What is Pharmacogenomics?
Pharmacogenomics is the study of how a person’s genetic make-up determines his or her response to medications. The effects of medications vary from person to person, and to some degree depend on variations within genes. This is one of the reasons why a medication may work well for some people and not for others, or why some people experience negative side effects while others do not. The three major drug effects that pharmacogenomics attempts to predict are efficacy (how well a drug works), toxicity (negative side effects), and dosing (the correct amount of a drug to administer to a patient).
Until recently, medications were developed and administered in a “one size fits all” approach to meet the needs of an “average” patient. With the help of personalized research, clinicians have the ability to select the medications that work best for each patient.
Individualized drug therapy based on a person’s unique genetic makeup is desirable because of the variability of patient response to medications and the potential for life-threatening drug toxicities; adverse drug reactions are one of the leading causes of death in the United States. If clinicians could better predict which individuals are at risk of suffering drug-related toxicities, while also identifying those most likely to benefit, then the overall care of patients could be improved considerably.
This, is the promise of precision medicine — delivering the right treatments, at the right time, every time to the right person.

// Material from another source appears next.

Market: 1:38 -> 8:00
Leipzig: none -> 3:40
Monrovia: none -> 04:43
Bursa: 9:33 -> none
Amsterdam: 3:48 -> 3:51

“…Precision medicine — in some cases, people call it personalized medicine — gives us one of the greatest opportunities for new medical breakthroughs that we have ever seen.
Doctors have always recognized that every patient is unique, and doctors have always tried to tailor their treatments as best they can to individuals. You can match a blood transfusion to a blood type. That was an important discovery. What if matching a cancer cure to our genetic code was just as easy, just as standard? What if figuring out the right dose of medicine was as simple as taking our temperature?”
Goals of Pharmacogenomics Research
The Center for Personalized Therapeutics researches pharmacogenomics on two levels: Discovery and Implementation. Pharmacogenomic discovery research seeks to find new genetic associations that affect patient responses to medications. For example, CPT members identified a variant within the KDR gene that affects patient rsponse to pazopanib, a cancer medication. Implementation research, on the other hand, attempts to find ways to utilize pharmacogenomic discovery research in the clinic. The 1200 Patients Project is an example of implementation research. In this project, we have synthesized previous pharmacogenomic research to build an online Genomic Prescribing System (GPS) to be used by clinicians so that they can easily use patients’ genetic information when making medication decisions.
Challenges to Pharmacogenomic Research
Genotyping: Genotyping patients accurately is a primary challenge to pharmacogenomic research. To address this challenge, The Center for Personalized Therapeutics, in conjunction with the Pathology Department, has developed an in-house Clinical Laboratory Improvement Amendments (CLIA) certified laboratory to do pharmacogenomics testing. We have developed a DNA panel that focuses on genes known to have pharmacogenomic significance. Impressively, this panel has the most extensive and precise testing in the world for CYP2D6, a gene that plays a large role in drug metabolism, as well as other genes. Running this genotyping platform in an in-house CLIA lab allows the CPT to genotype patients quickly and accurately, so clinicians can promptly access high-quality information.
Clinician and Patient Knowledge: Another barrier to pharmacogenomic implementation research is clinician and patient knowledge. Clinicians may not know when a pharmacogenomic test is available for a certain drug, for example. The CPT works to provide informative materials to clinicians and patients to educate them on the benefits and uses of pharmacogenomics.
Information Security and Patient Privacy: The CPT understands that patient information is highly sensitive and takes care to ensure patient privacy and security. The 1200 Patients Project, for example, has earned the highest Certificate of Confidentiality from the National Institue of Health, which protects patient genetic information and guarantees that it cannot be distributed to any external institutions.